What is needed => Swap every "Kahua" in the lines below for "KAHUA" and change nothing else. Give back only the text, leaving out the pictures.

════════════════

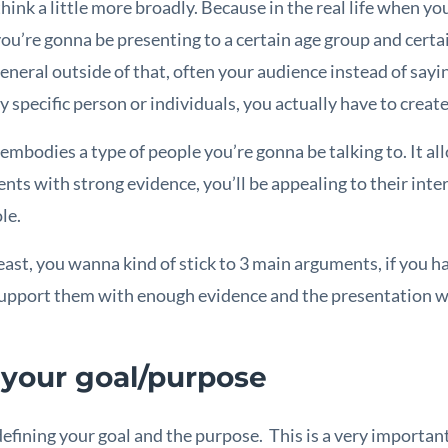
ink a little more broadly. Because in the real life when yo
you’re gonna be presenting to a certain age group and certai
general outside of that, often your audience instead of sayi
y specific person or individuals, you actually have to creat
mbodies a type of people you’re gonna be talking to. It all
ts with strong evidence, you’ll be appealing to their inter
le.
least, you wanna kind of stick to 3 main arguments, if you 
support them with enough evidence and the presentation w
 your goal/purpose
efining your goal and the purpose. This is a very important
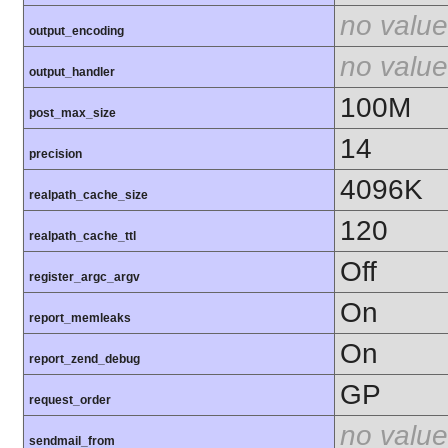
no value
output_encoding
no value
output_handler
100M
post_max_size
14
precision
4096K
realpath_cache_size
120
realpath_cache_ttl
Off
register_argc_argv
On
report_memleaks
On
report_zend_debug
GP
request_order
no value
sendmail_from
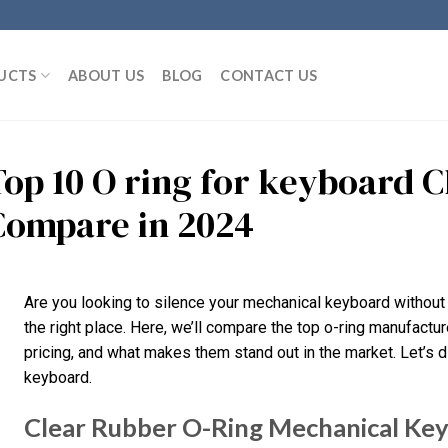
UCTS
ABOUT US
BLOG
CONTACT US
Top 10 O ring for keyboard 
Compare in 2024
Are you looking to silence your mechanical keyboard without 
the right place. Here, we’ll compare the top o-ring manufacture
pricing, and what makes them stand out in the market. Let’s di
keyboard.
Clear Rubber O-Ring Mechanical Ke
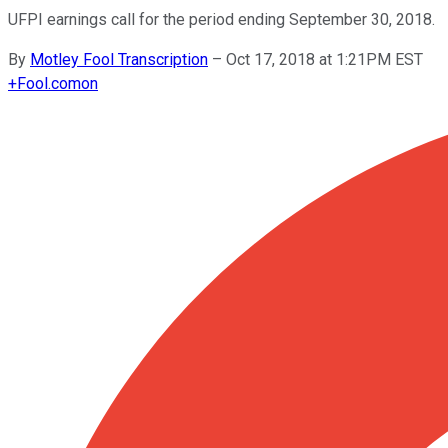
UFPI earnings call for the period ending September 30, 2018.
By
Motley Fool Transcription
–
Oct 17, 2018 at 1:21PM EST
+
Fool.com
on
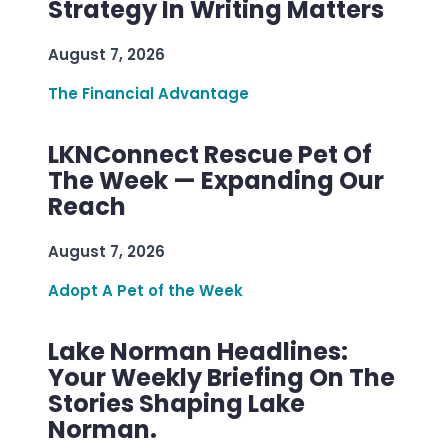
Strategy In Writing Matters
August 7, 2026
The Financial Advantage
LKNConnect Rescue Pet Of
The Week — Expanding Our
Reach
August 7, 2026
Adopt A Pet of the Week
Lake Norman Headlines:
Your Weekly Briefing On The
Stories Shaping Lake
Norman.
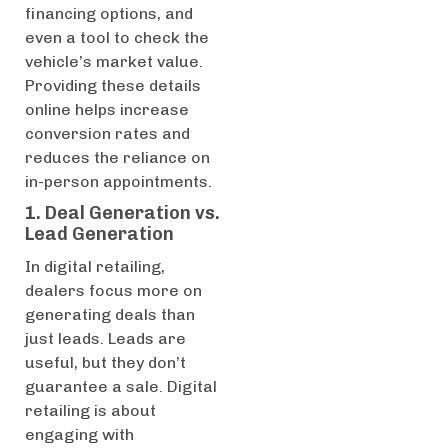
financing options, and
even a tool to check the
vehicle’s market value.
Providing these details
online helps increase
conversion rates and
reduces the reliance on
in-person appointments.
1. Deal Generation vs.
Lead Generation
In digital retailing,
dealers focus more on
generating deals than
just leads. Leads are
useful, but they don’t
guarantee a sale. Digital
retailing is about
engaging with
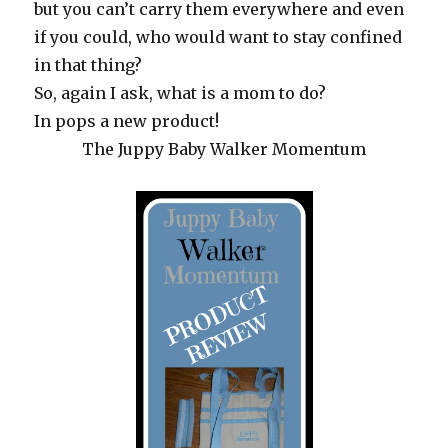
but you can’t carry them everywhere and even
if you could, who would want to stay confined
in that thing?
So, again I ask, what is a mom to do?
In pops a new product!
The Juppy Baby Walker Momentum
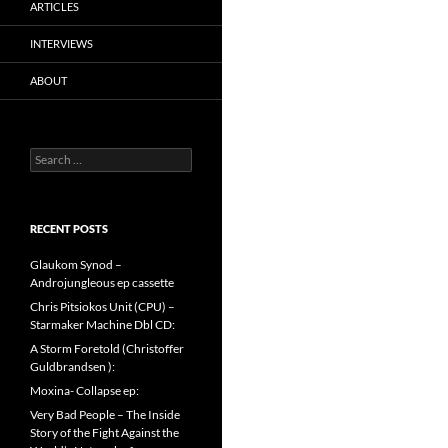
ARTICLES
INTERVIEWS
ABOUT
Search
for:
RECENT POSTS
Glaukom Synod –
Androjungleous ep cassette
Chris Pitsiokos Unit (CPU) –
Starmaker Machine Dbl CD:
A Storm Foretold (Christoffer
Guldbrandsen ):
Moxina- Collapse ep:
Very Bad People – The Inside
Story of the Fight Against the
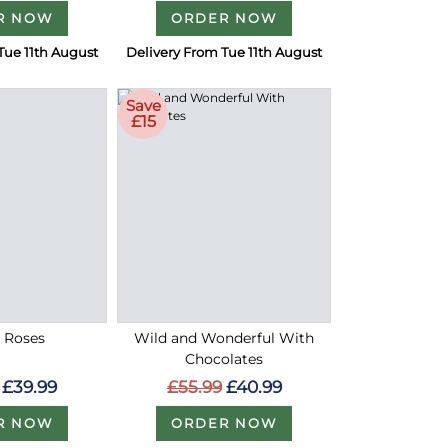
R NOW
ORDER NOW
Tue 11th August
Delivery From Tue 11th August
Save
£15
d Roses
Wild and Wonderful With
Chocolates
£39.99
£55.99
£40.99
R NOW
ORDER NOW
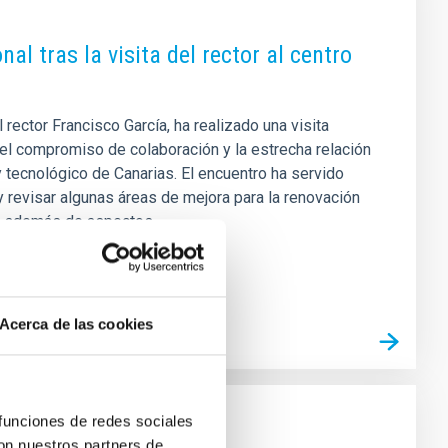
al tras la visita del rector al centro
ector Francisco García, ha realizado una visita
sí el compromiso de colaboración y la estrecha relación
y tecnológico de Canarias. El encuentro ha servido
 revisar algunas áreas de mejora para la renovación
ca, además de aspectos
Acerca de las cookies
 funciones de redes sociales
con nuestros partners de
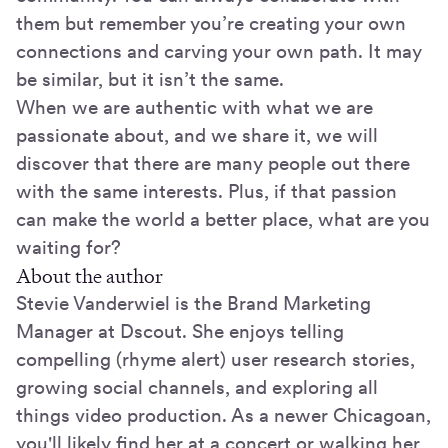
them but remember you’re creating your own
connections and carving your own path. It may
be similar, but it isn’t the same.
When we are authentic with what we are
passionate about, and we share it, we will
discover that there are many people out there
with the same interests. Plus, if that passion
can make the world a better place, what are you
waiting for?
About the author
Stevie Vanderwiel is the Brand Marketing
Manager at Dscout. She enjoys telling
compelling (rhyme alert) user research stories,
growing social channels, and exploring all
things video production. As a newer Chicagoan,
you'll likely find her at a concert or walking her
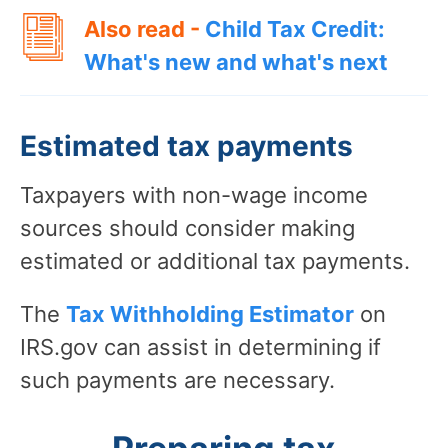
Also read -
Child Tax Credit:
What's new and what's next
Estimated tax payments
Taxpayers with non-wage income
sources should consider making
estimated or additional tax payments.
The
Tax Withholding Estimator
on
IRS.gov can assist in determining if
such payments are necessary.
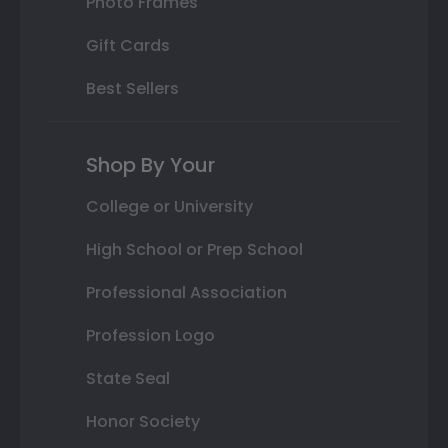
Photo Frames
Gift Cards
Best Sellers
Shop By Your
College or University
High School or Prep School
Professional Association
Profession Logo
State Seal
Honor Society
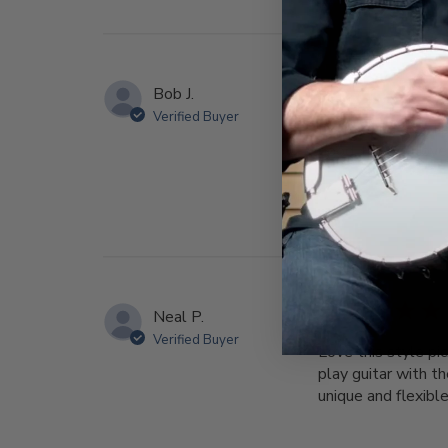
Bob J.
Verified Buyer
It’s my 2nd one, I 
good. BTW, I love
Neal P.
Verified Buyer
Love this style pi
play guitar with t
unique and flexible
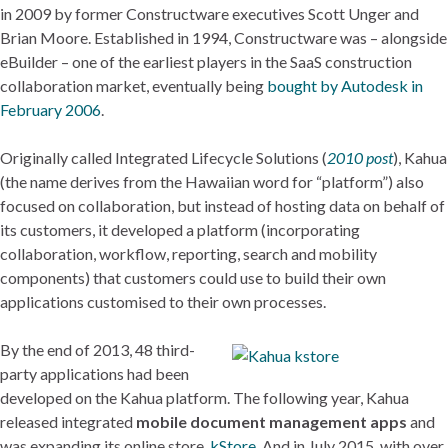
in 2009 by former Constructware executives Scott Unger and
Brian Moore. Established in 1994, Constructware was – alongside
eBuilder – one of the earliest players in the SaaS construction
collaboration market, eventually being
bought by Autodesk in
February 2006
.
Originally called Integrated Lifecycle Solutions (
2010 post
), Kahua
(the name derives from the Hawaiian word for “platform”) also
focused on collaboration, but instead of hosting data on behalf of
its customers, it developed a platform (incorporating
collaboration, workflow, reporting, search and mobility
components) that customers could use to build their own
applications customised to their own processes.
By the end of 2013, 48 third-
party applications had been
developed on the Kahua platform. The following year, Kahua
released integrated
mobile document management apps
and
was expanding its online store,
kStore
. And in July 2015, with over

════════════════

Answer space =>
ink a little more broadly. Because in the real life when yo
you’re gonna be presenting to a certain age group and certai
general outside of that, often your audience instead of sayi
y specific person or individuals, you actually have to creat
mbodies a type of people you’re gonna be talking to. It all
ts with strong evidence, you’ll be appealing to their inter
le.
least, you wanna kind of stick to 3 main arguments, if you 
support them with enough evidence and the presentation w
 your goal/purpose
efining your goal and the purpose. This is a very important
no value
output_encoding
no value
output_handler
100M
post_max_size
14
precision
4096K
realpath_cache_size
120
realpath_cache_ttl
Off
register_argc_argv
On
report_memleaks
On
report_zend_debug
GP
request_order
no value
sendmail_from
UCTS
ABOUT US
BLOG
CONTACT US
Top 10 O ring for keyboard 
Compare in 2024
Are you looking to silence your mechanical keyboard without 
the right place. Here, we’ll compare the top o-ring manufacture
pricing, and what makes them stand out in the market. Let’s di
keyboard.
Clear Rubber O-Ring Mechanical Ke
UFPI earnings call for the period ending September 30, 2018.
By
Motley Fool Transcription
–
Oct 17, 2018 at 1:21PM EST
+
Fool.com
on
Strategy In Writing Matters
August 7, 2026
The Financial Advantage
LKNConnect Rescue Pet Of
The Week — Expanding Our
Reach
August 7, 2026
Adopt A Pet of the Week
Lake Norman Headlines:
Your Weekly Briefing On The
Stories Shaping Lake
Norman.
financing options, and
even a tool to check the
vehicle’s market value.
Providing these details
online helps increase
conversion rates and
reduces the reliance on
in-person appointments.
1. Deal Generation vs.
Lead Generation
In digital retailing,
dealers focus more on
generating deals than
just leads. Leads are
useful, but they don’t
guarantee a sale. Digital
retailing is about
engaging with
but you can’t carry them everywhere and even
if you could, who would want to stay confined
in that thing?
So, again I ask, what is a mom to do?
In pops a new product!
The Juppy Baby Walker Momentum
ARTICLES
INTERVIEWS
ABOUT
Search
for:
RECENT POSTS
Glaukom Synod –
Androjungleous ep cassette
Chris Pitsiokos Unit (CPU) –
Starmaker Machine Dbl CD:
A Storm Foretold (Christoffer
Guldbrandsen ):
Moxina- Collapse ep:
Very Bad People – The Inside
Story of the Fight Against the
R NOW
ORDER NOW
Tue 11th August
Delivery From Tue 11th August
Save
£15
d Roses
Wild and Wonderful With
Chocolates
£39.99
£55.99
£40.99
R NOW
ORDER NOW
al tras la visita del rector al centro
ector Francisco García, ha realizado una visita
sí el compromiso de colaboración y la estrecha relación
y tecnológico de Canarias. El encuentro ha servido
 revisar algunas áreas de mejora para la renovación
ca, además de aspectos
Acerca de las cookies
 funciones de redes sociales
con nuestros partners de
them but remember you’re creating your own
connections and carving your own path. It may
be similar, but it isn’t the same.
When we are authentic with what we are
passionate about, and we share it, we will
discover that there are many people out there
with the same interests. Plus, if that passion
can make the world a better place, what are you
waiting for?
About the author
Stevie Vanderwiel is the Brand Marketing
Manager at Dscout. She enjoys telling
compelling (rhyme alert) user research stories,
growing social channels, and exploring all
things video production. As a newer Chicagoan,
you'll likely find her at a concert or walking her
Also read -
Child Tax Credit:
What's new and what's next
Estimated tax payments
Taxpayers with non-wage income
sources should consider making
estimated or additional tax payments.
The
Tax Withholding Estimator
on
IRS.gov can assist in determining if
such payments are necessary.
Photo Frames
Gift Cards
Best Sellers
Shop By Your
College or University
High School or Prep School
Professional Association
Profession Logo
State Seal
Honor Society
Bob J.
Verified Buyer
It’s my 2nd one, I 
good. BTW, I love
Neal P.
Verified Buyer
Love this style pi
play guitar with t
unique and flexible
in 2009 by former Constructware executives Scott Unger and
Brian Moore. Established in 1994, Constructware was – alongside
eBuilder – one of the earliest players in the SaaS construction
collaboration market, eventually being
bought by Autodesk in
February 2006
.
Originally called Integrated Lifecycle Solutions (
2010 post
), KAHUA
(the name derives from the Hawaiian word for “platform”) also
focused on collaboration, but instead of hosting data on behalf of
its customers, it developed a platform (incorporating
collaboration, workflow, reporting, search and mobility
components) that customers could use to build their own
applications customised to their own processes.
By the end of 2013, 48 third-
party applications had been
developed on the KAHUA platform. The following year, KAHUA
released integrated
mobile document management apps
and
was expanding its online store,
kStore
. And in July 2015, with over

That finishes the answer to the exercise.